5 Things: On Great Podcasts

This may surprise some but I enjoy National Public Radio.  I'm not a normal NPR crowd kind of person but I really enjoy the format and the reporting.  I enjoy the book reviews, film reviews, and interviews.  But I'm not on the road that much and so I miss a lot.  Thankfully, the invention of the podcast has solved the schedule problem.  I can now listen to what I want when I have the time. The problem today is sorting out what is worth listening to from what should be passed on by.  Here's a list of truly great podcasts.  They are informative, engaging, and helpful.  I'm not linking here to their iTunes feed, you will have to search for that.  But if you have any road time I'd recommend any of these.  There are a lot more I've tried, but here I've put those that I actually have listened to the most.

1. Wall Street Journal This Morning A great morning news podcast, maybe the best.  It is generally broad and sufficiently thorough for a grasp of the last 24 hours events and a look at the current day's start and what may be expected perhaps on Wall Street or Capitol Hill.

2. Al Mohler's Thinking in Public Thinking in Public and Al Mohler's daily Briefing are two excellent sources of commentary on the news and culture from a Christian perspective.  The Briefing is a daily analysis of the news while Thinking in Public is an interview and conversation on some particular topic.  For instance, a recent interview was with Leland Ryken on the influence of the King James Bible.  And by no means does Mohler interview only those with whom he agrees.  Recently, he had a great conversation with the well-known scholar and columnist Stanley Fish.

3. This American Life This American Life is kind of hard to classify.  It is not talk radio, nor news radio, nor an interview format.  It is a sort of radio documentary on some generally off-the-wall or strange topic.  It is a fantastic show.  Of all the podcasts I listen to, I forget these episodes the least.  One, in the last year, took on the subject of cryogenics; the freezing of dead people immediately upon death with the hope that one day a method will be devised to unfreeze them, revive them, and remedy the disease that killed them.  Fascinating and unbelievable.

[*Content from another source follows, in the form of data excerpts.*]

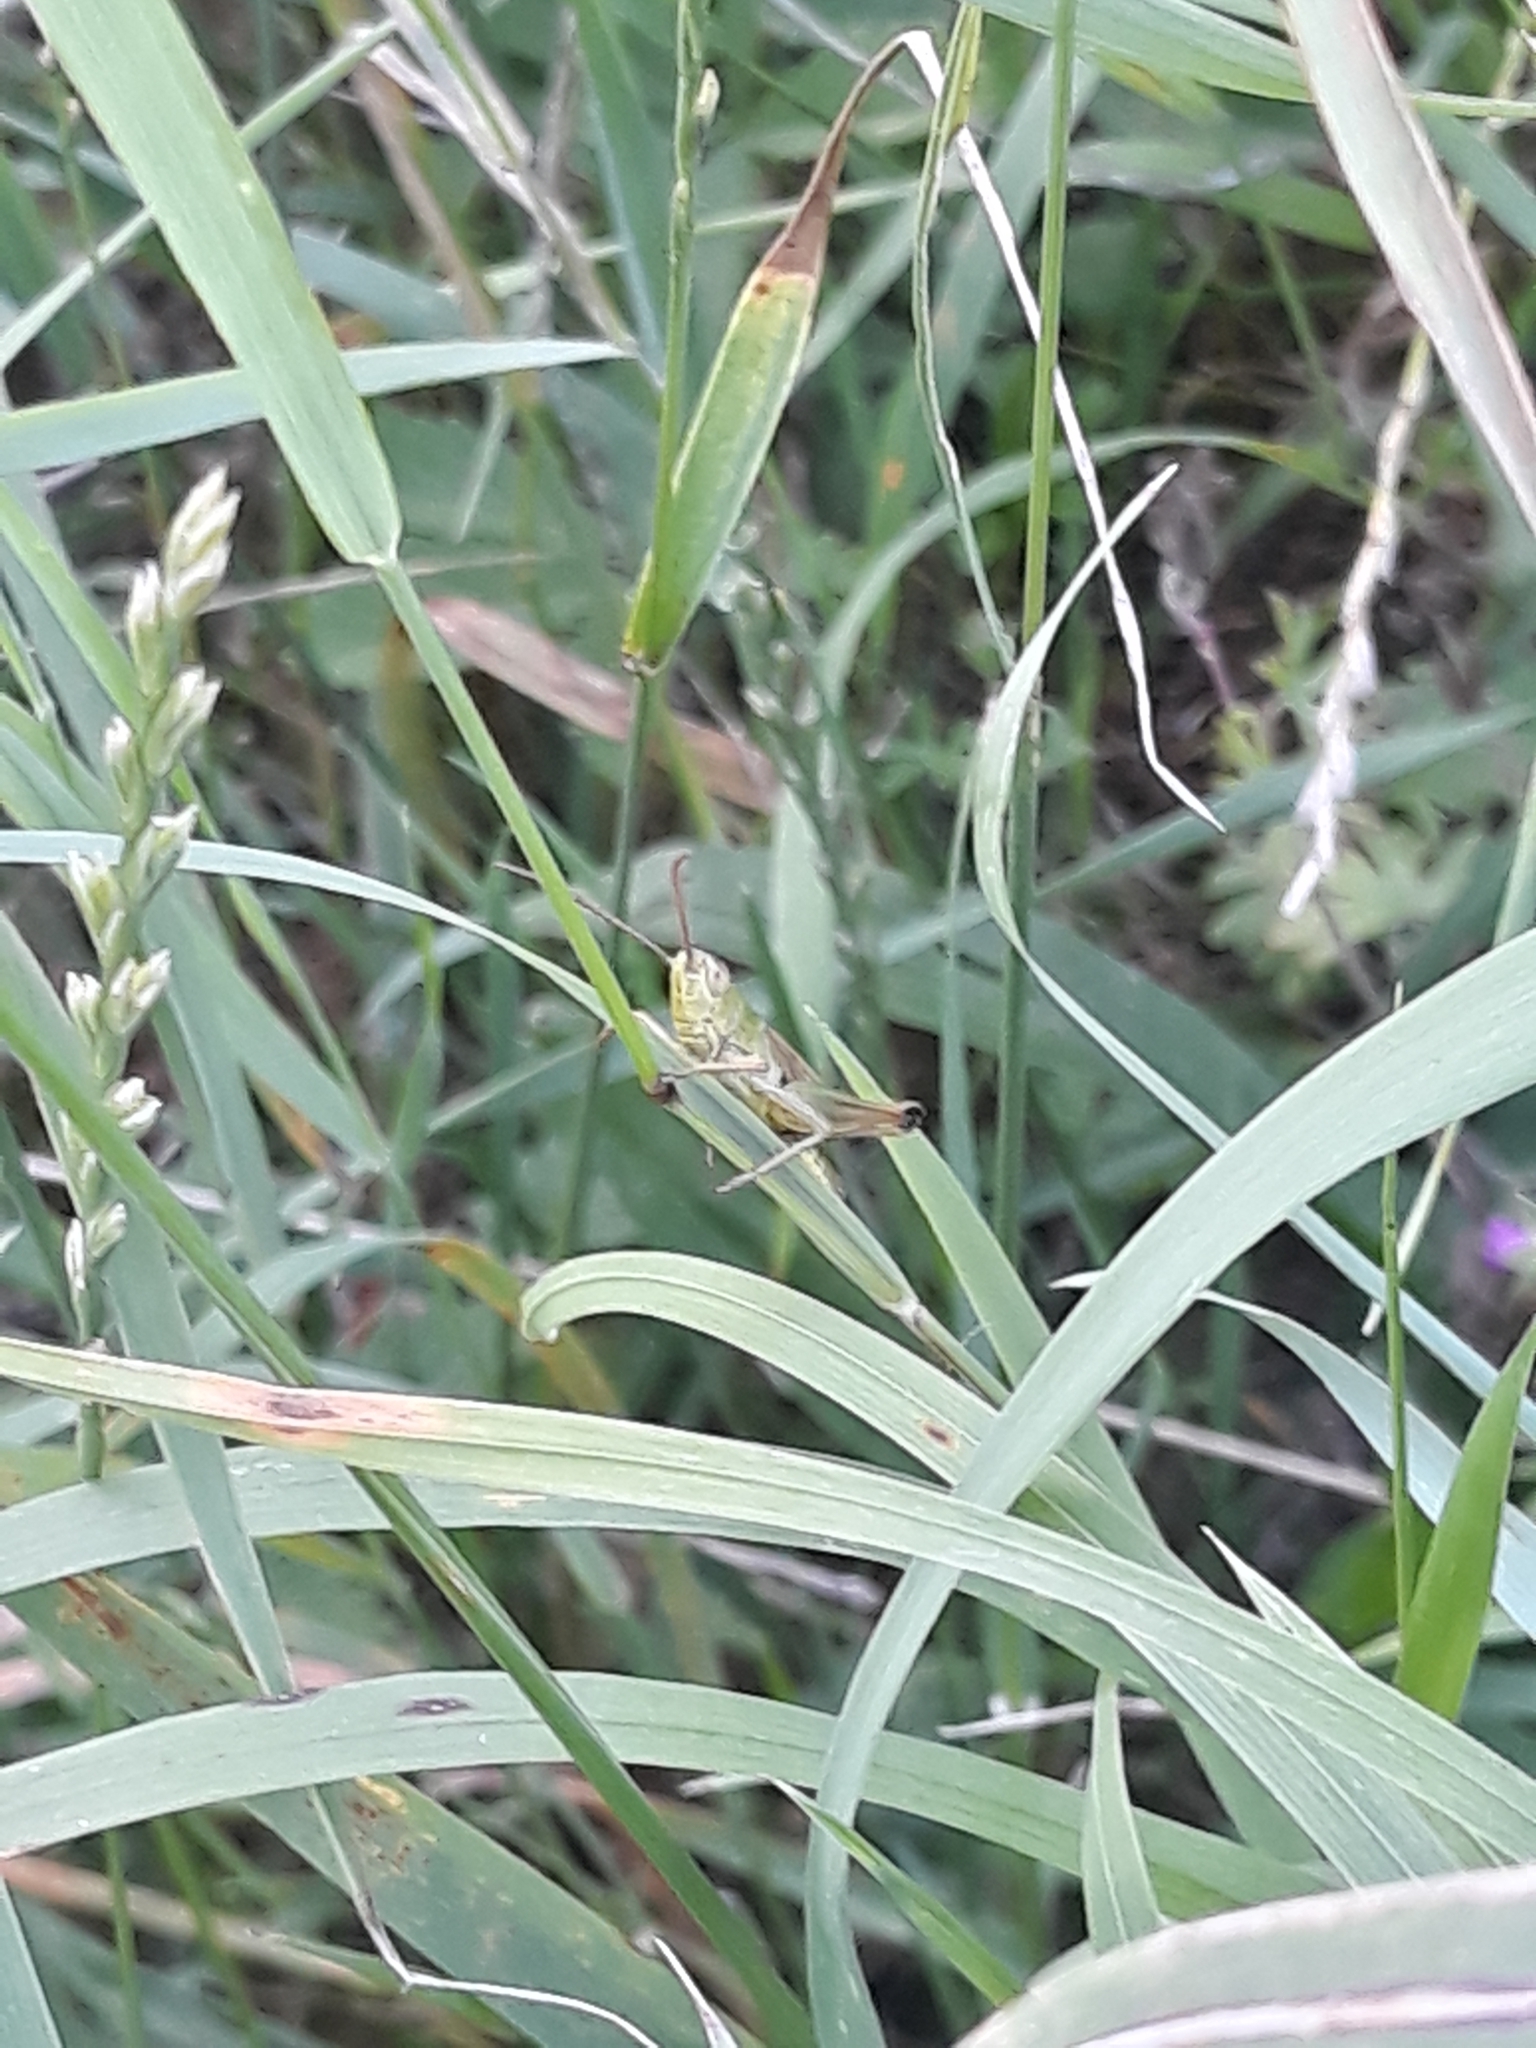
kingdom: Animalia
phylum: Arthropoda
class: Insecta
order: Orthoptera
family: Acrididae
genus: Pseudochorthippus
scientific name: Pseudochorthippus parallelus
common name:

4. Freakonomics Radio This podcast is by the authors of Freakonomics, Stephen Dubner and Steven Levitt.  This is great stuff.  Each episode takes you on some wild thought ride about some strange fact or fallacy, small or great.  Do wine experts really know better than most concerning the taste of truly great wine?  Dubner and Levitt find it out.  How much has science improved food?  Dubner and Levitt show us.  Very good stuff and always interesting.  Did you know that the invention of jarring food was brought about by a prize Napoleon Bonaparte awarded scientists?  Neither did I.  Trivial?  Maybe but always engaging.

5. Russell Moore's Cross & the Jukebox This is a new entry on the scene and an odd one.  Russell Moore is a theologian, preacher, and professor, and he loves country music (and folk, blues, Gospel).  He also loves the South, being from Mississippi, as well as southern writers such as Flannery O'Connor, Walker Percy, and William Faulkner.  This podcast is an intersect of those loves.  In each episode, he analyzes a song as a piece of cultural artifact, and provides cultural commentary on things such as the South, Evangelicalism, fundamentalism, revivalism, country music, and more.  It's sort of a strange show because it generally begins with a country song and ends with Christian exhortation.  But it works well and I enjoy it very much.

EXTRA: Notice that no NPR shows ended up in my podcast list above, but I want to note that many NPR shows are podcasted now as well.  So I'll throw an NPR one in for the extra. NPR: Jazz Profiles is just great.  They haven't updated in years but I use to get them every week and ended up with dozens.  They still have a dozen or so available.  If you like music and in particularly jazz you'll have to work to not like these ones.